Lord H---- smiled, and slightly bowed his head, saying,--
"Now, many a fair lady, Miss Prevost, would naturally expect a very gallant reply; and I might make another without a compliment in good cool blood, and upon calm, mature consideration. I am very poorly versed, however, in civil speeches, and therefore I will only say that I think I have seen white ladies as beautiful, as graceful, and as perfect, as your fair young friend, together with the advantage of a better complexion. But, at the same time, I will admit that she is exceedingly beautiful, and not only that, but very charming, and very interesting too. Hers is not exactly the style of beauty I admire the most; but certainly it is perfect in its kind, and my young friend Walter seems to think so too."

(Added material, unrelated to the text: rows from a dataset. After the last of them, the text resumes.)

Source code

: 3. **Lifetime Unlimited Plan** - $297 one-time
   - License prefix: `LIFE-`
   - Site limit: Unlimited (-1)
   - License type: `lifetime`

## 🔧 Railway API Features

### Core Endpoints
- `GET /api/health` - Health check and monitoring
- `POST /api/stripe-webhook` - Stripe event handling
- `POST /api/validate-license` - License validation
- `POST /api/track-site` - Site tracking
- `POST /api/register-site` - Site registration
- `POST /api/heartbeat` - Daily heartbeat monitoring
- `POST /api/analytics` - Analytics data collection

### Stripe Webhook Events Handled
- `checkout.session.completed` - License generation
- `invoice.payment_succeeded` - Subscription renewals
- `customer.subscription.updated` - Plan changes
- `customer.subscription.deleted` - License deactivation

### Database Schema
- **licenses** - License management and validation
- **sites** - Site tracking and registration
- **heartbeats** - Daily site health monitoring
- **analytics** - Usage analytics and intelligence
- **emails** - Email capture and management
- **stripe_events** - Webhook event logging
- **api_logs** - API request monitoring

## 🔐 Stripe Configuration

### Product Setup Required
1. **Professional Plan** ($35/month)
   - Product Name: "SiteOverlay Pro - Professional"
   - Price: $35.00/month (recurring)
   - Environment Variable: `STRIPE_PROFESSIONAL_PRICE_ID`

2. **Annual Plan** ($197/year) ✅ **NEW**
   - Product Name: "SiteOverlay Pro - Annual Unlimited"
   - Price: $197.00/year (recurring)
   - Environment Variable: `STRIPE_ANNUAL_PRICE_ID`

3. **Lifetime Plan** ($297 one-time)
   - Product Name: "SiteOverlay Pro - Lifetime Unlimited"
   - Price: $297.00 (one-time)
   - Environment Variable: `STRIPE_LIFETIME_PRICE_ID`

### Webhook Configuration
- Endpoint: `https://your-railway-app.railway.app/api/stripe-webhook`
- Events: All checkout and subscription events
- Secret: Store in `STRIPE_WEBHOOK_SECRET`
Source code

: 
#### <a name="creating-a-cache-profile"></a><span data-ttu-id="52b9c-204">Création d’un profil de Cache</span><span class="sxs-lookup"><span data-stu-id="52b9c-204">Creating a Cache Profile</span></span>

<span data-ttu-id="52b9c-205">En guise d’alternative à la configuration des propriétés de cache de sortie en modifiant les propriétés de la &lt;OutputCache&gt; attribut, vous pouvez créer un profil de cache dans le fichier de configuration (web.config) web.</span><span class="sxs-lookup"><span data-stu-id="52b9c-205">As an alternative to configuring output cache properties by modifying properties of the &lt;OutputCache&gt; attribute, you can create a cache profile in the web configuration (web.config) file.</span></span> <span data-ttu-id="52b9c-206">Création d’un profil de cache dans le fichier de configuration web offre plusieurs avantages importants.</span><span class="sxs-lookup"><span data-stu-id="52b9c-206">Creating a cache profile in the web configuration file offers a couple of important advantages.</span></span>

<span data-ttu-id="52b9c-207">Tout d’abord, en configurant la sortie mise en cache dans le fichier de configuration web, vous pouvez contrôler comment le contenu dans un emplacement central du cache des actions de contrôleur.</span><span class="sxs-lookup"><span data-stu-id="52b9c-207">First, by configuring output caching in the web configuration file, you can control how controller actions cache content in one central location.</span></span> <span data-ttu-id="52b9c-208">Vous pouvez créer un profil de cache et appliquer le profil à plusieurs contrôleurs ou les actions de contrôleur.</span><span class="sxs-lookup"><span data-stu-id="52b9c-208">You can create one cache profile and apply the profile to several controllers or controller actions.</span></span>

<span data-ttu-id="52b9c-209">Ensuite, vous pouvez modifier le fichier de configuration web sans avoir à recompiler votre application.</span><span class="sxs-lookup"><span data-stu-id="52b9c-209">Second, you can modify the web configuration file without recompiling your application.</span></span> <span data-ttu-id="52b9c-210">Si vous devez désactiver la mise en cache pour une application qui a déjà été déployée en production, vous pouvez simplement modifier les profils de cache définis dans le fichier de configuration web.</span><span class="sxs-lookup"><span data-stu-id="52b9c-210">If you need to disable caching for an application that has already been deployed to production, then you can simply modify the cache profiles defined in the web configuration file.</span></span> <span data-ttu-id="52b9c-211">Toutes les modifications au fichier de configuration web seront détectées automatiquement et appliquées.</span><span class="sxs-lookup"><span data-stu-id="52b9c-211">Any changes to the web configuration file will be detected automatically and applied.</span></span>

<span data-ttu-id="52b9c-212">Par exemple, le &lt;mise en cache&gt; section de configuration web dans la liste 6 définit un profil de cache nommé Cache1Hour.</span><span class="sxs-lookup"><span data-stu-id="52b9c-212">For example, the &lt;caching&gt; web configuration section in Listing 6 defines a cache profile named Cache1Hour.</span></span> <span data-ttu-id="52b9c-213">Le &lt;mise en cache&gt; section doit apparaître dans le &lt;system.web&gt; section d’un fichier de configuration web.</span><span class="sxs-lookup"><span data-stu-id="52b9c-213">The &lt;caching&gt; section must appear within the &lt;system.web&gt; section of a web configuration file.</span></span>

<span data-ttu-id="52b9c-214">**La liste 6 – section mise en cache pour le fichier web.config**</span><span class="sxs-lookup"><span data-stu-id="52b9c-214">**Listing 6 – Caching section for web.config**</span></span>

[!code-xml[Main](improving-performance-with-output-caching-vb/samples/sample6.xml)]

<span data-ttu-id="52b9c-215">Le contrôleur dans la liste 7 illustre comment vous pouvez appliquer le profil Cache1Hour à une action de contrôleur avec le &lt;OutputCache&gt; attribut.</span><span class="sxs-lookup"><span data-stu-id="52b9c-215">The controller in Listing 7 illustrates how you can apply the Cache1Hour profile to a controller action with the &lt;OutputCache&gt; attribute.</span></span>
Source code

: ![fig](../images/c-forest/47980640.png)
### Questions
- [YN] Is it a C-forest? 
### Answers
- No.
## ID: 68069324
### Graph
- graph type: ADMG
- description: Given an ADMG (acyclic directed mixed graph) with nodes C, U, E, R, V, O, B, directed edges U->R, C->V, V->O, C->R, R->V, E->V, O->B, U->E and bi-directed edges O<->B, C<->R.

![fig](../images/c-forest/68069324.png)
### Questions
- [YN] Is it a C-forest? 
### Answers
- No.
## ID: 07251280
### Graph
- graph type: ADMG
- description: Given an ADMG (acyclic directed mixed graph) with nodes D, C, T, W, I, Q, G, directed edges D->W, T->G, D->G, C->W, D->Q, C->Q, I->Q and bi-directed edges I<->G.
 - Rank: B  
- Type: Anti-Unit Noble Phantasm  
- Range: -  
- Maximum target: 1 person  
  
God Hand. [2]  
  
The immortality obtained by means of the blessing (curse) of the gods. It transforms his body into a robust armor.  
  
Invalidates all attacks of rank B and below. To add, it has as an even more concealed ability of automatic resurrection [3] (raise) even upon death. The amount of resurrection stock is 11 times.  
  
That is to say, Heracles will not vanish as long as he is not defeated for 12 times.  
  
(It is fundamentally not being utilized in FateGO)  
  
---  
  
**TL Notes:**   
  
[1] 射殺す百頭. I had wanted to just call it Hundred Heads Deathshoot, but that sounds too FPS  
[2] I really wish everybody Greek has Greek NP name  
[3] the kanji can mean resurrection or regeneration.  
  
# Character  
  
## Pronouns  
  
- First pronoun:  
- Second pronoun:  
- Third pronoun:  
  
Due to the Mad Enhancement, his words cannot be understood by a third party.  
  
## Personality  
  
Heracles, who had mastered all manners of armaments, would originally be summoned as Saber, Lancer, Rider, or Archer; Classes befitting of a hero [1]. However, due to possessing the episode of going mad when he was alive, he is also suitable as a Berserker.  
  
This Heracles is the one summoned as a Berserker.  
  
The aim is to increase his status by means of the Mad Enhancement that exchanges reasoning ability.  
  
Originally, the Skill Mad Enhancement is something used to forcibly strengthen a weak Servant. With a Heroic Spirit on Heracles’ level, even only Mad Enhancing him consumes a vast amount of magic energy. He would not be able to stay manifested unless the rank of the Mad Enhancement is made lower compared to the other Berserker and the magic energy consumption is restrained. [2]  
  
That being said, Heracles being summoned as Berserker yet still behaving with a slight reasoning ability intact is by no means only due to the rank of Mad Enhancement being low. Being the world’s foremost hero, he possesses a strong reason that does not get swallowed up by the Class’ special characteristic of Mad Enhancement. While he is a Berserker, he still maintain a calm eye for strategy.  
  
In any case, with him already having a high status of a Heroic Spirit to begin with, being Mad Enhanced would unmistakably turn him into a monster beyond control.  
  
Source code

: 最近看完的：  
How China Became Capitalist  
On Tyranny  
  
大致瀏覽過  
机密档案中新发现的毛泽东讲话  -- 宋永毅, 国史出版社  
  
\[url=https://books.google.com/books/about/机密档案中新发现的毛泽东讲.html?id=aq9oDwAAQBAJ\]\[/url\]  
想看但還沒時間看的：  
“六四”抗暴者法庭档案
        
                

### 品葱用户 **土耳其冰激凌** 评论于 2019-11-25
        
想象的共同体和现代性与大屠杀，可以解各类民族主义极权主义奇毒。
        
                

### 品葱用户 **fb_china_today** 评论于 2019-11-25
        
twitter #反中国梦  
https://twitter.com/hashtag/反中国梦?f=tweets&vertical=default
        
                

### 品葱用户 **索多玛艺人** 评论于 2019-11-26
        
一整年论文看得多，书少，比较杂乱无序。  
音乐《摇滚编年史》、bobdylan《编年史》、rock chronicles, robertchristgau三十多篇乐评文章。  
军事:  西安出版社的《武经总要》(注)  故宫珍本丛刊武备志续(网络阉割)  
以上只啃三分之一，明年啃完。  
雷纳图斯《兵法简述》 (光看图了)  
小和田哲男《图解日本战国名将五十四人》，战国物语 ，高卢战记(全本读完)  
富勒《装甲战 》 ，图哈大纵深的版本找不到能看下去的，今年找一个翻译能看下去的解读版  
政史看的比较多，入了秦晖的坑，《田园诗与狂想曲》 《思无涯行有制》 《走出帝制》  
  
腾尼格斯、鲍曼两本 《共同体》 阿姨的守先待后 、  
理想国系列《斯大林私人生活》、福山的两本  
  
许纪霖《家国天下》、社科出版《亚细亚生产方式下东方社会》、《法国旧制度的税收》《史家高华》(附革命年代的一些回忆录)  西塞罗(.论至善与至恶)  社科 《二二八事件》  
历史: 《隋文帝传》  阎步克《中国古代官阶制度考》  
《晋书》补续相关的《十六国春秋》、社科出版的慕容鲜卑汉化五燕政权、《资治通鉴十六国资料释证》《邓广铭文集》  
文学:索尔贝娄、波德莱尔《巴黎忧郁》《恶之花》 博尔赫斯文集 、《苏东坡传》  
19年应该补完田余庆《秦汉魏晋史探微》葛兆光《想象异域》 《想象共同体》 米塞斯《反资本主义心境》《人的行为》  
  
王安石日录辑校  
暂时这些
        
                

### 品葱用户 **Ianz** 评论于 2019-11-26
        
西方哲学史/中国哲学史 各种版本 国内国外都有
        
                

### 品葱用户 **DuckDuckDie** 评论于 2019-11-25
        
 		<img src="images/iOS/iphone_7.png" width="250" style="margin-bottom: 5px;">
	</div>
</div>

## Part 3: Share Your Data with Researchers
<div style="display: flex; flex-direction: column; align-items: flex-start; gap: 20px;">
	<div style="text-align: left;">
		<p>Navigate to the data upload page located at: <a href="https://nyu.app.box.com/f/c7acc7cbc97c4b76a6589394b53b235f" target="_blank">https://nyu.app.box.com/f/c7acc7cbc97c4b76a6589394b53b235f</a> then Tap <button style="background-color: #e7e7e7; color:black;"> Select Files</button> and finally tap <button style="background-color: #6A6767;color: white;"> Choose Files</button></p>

A slight flush passed over Edith's cheek, and her eyes instantly turned towards her father. But Mr. Prevost only laughed, saying,--
"If they were not so young, I should be afraid that my son would marry the Sachem's daughter, and, perhaps, in the end, take to the tomahawk and the scalping-knife. But, joking apart, Otaitsa is a very singular little creature. I never can bring myself to feel that she is an Indian--a savage, in short. When I hear her low, melodious voice, with its peculiar song-like intonation, and see the grace and dignity with which she moves, and the ease and propriety with which she adapts herself to every European custom, I have to look at her bead-embroidered petticoat, and her leggins, and her moccassins, before I can carry it home to my mind that she is not some very high-bred lady of the court of France or England. Then she is so fair, too; but that is probably from care, and the lack of that exposure to the sun which may, at first, have given and then perpetuated the Indian tint. To use an old homely expression, she is the apple of her father's eye, and he is as careful of her as of a jewel, after his own particular fashion."